::: EXTRACTED DATA :::
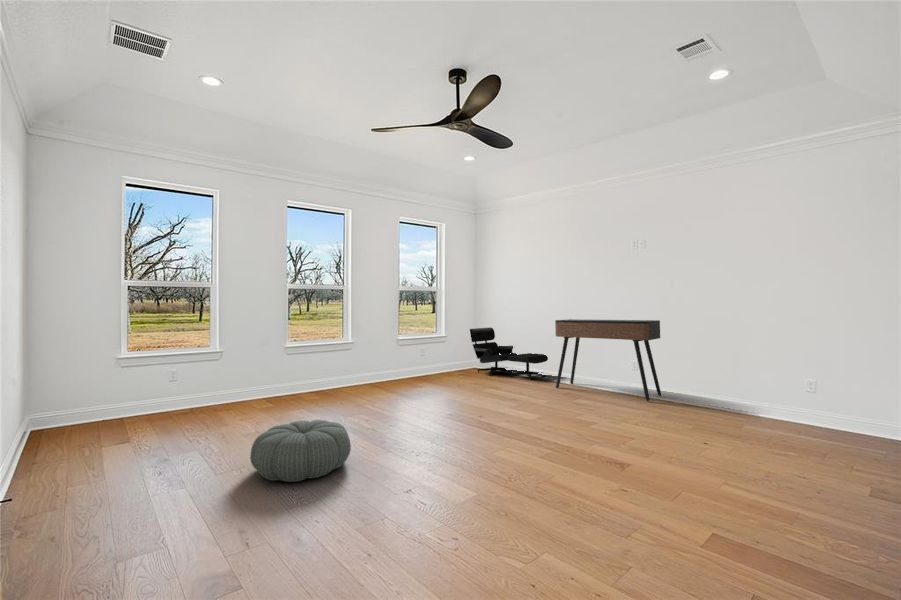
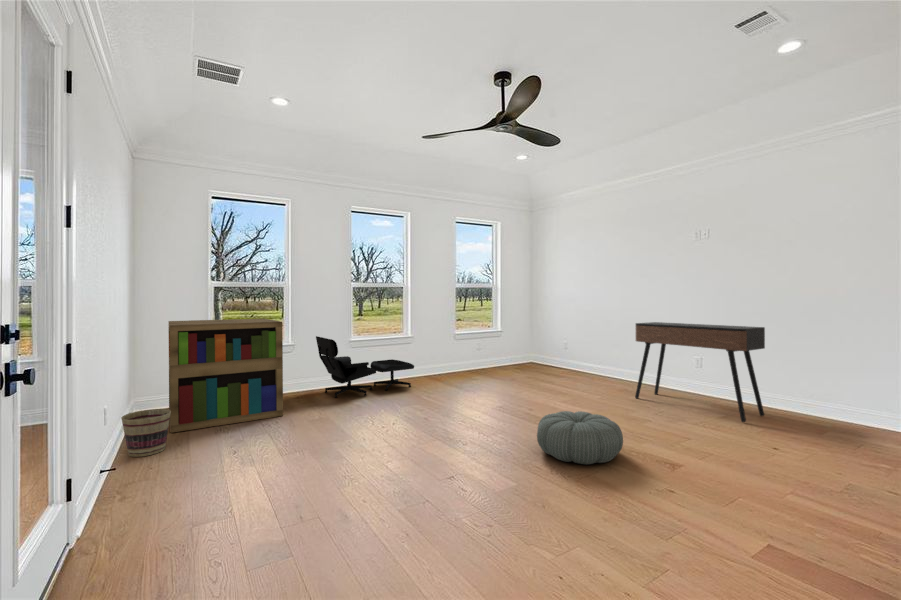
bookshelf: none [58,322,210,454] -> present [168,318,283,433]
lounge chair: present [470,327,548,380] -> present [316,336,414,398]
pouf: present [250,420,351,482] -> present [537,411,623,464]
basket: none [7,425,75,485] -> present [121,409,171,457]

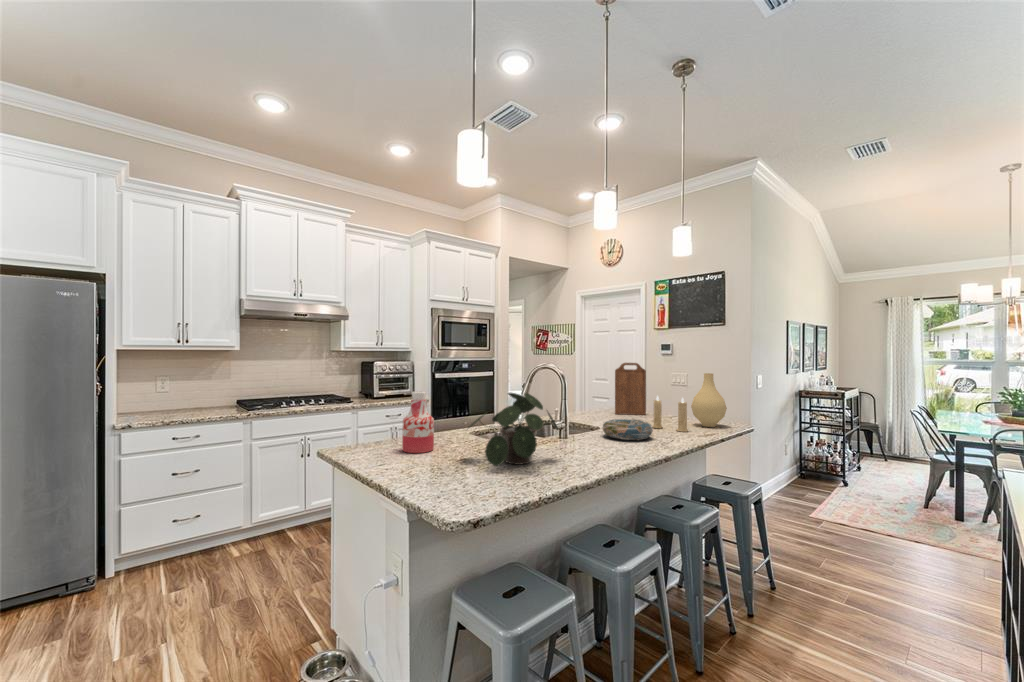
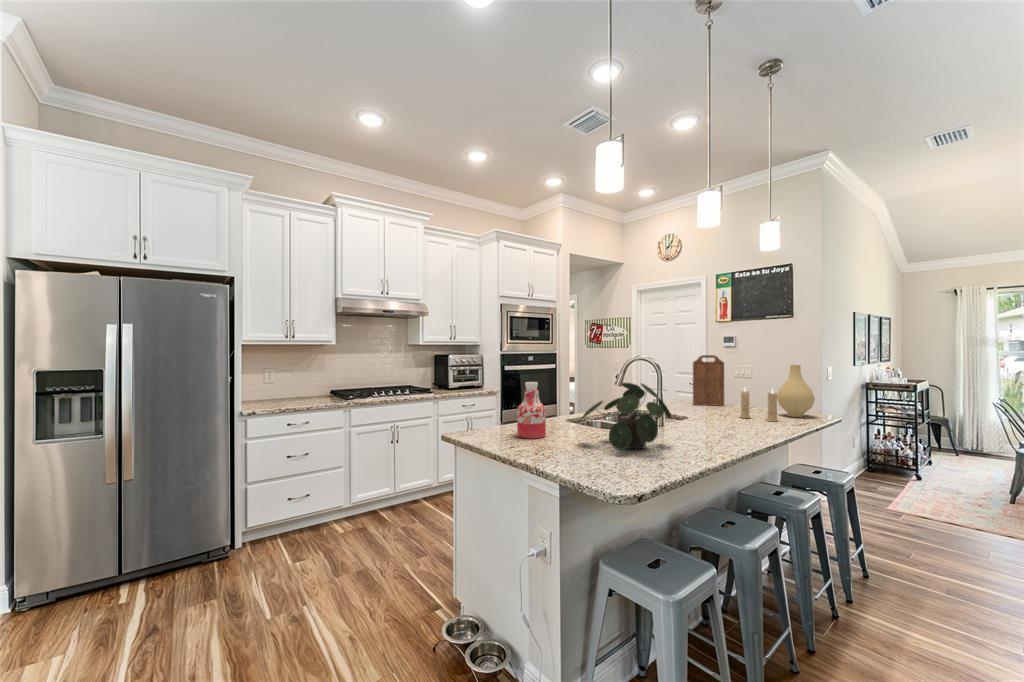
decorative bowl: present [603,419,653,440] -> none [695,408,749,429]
:::
### WHAT IS REQUIRED:
Give the number of lines that hold the word "none" in these records, with nothing added.

### ANSWER BELOW:
3